The Sarbanes-Oxley Act focused on public companies because the Enron and other scandals concerned public companies. In a public company, public investors can buy and hold shares of company stock, thereby putting some responsibility on the company to act in the interests of its shareholders, as well as in its own interests.

The fact that such scandals arose in public companies stood out, as such scandals were especially damaging to those stockholders who had put their trust and money into the company and were rewarded only with losing everything they had invested, thanks to the duplicity of the company's directors. Sarbanes-Oxley, then, was an attempt to prevent such damage from being wrought against the stockholders in the future.

The passing of Sarbanes-Oxley was led by Representative Mike Oxley of Ohio and Senator Paul Sarbanes of Maryland, who presented the bill in the Senate. Their two names were attached to the final version of the bill when it was voted on by both the House and the Senate.

In general, the goal of the Sarbanes-Oxley Act was to prevent the same kinds of unethical procedures that had allowed for these scandals in the first place. By limiting the conflicts of interest of investigative auditing bodies, the Act would hopefully lead to a greater reliability of financial awareness and reporting.

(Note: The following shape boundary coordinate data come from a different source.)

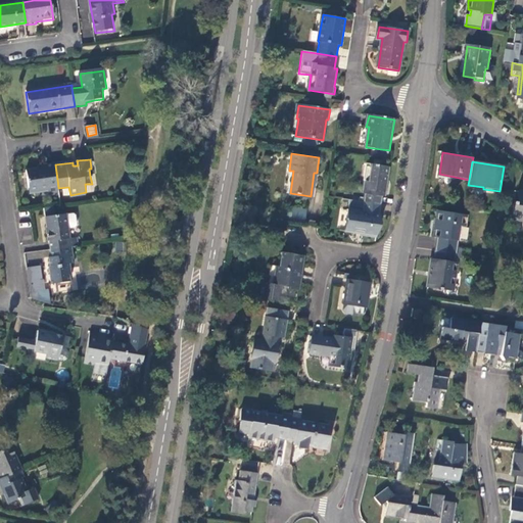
[(30,194),(40,192),(40,189),(58,187),(55,164),(41,167),(41,169),(26,171),(30,194)]
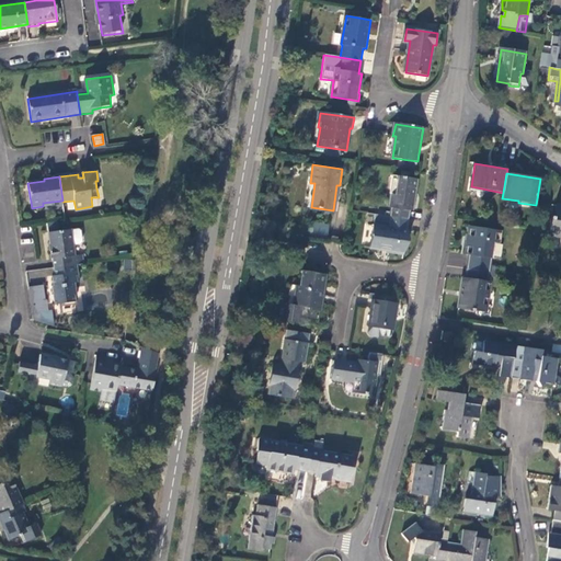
[(393,208),(391,216),(410,219),(411,212),(412,212),(416,180),(396,176),(390,207),(393,208)]
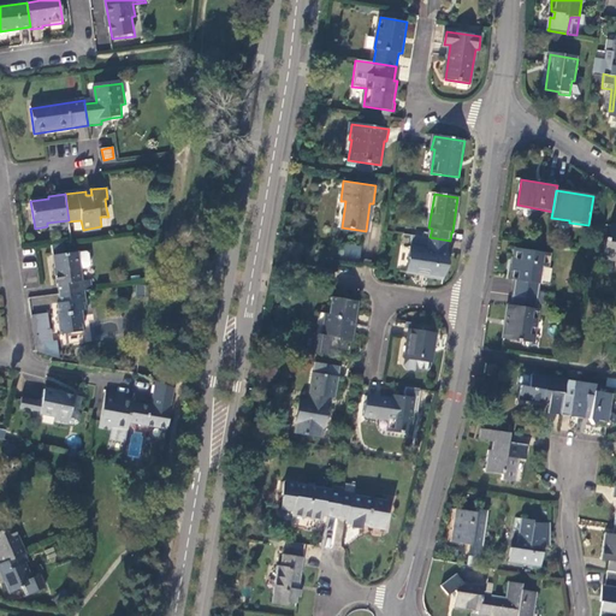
[(58,231),(70,229),(69,221),(69,220),(47,223),(47,226),(57,226),(58,231)]
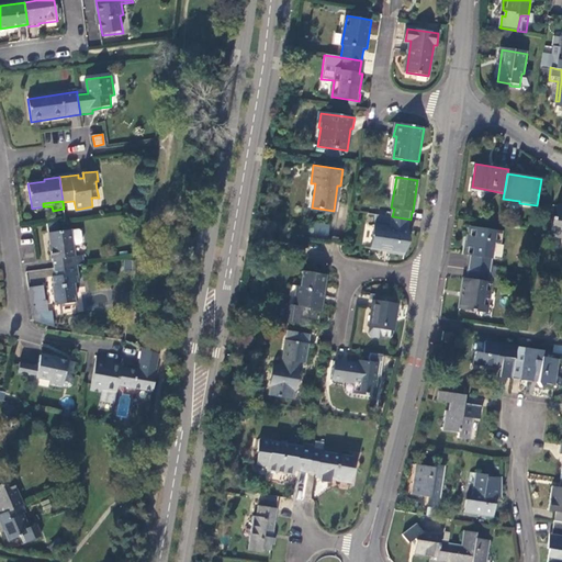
[(561,206),(557,206),(555,220),(552,218),(550,235),(561,236),(561,206)]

Sarbanes-Oxley also put a fair degree of the onus for providing accurate reports of company finances on specific individuals within a given company, which means that if those financial reports were found to be inaccurate, then those individuals who had held responsibility for putting out such reports would be held accountable for the reports' falsehood.

The Sarbanes-Oxley Act also made it specifically criminal to prevent the very type of document destruction or alteration that had allowed Enron and similar companies to commit such fraudulent scandals. The Act also increased the penalties for such crimes as a form of deterrence.

In the end, the Sarbanes-Oxley Act remains a model for the enforcement of business ethics in America. It takes many practices which should be held as very basic, standard ethical procedures in any given business and puts the full strength of the law behind them, ensuring that businesses will not be able to dodge such practices in the future.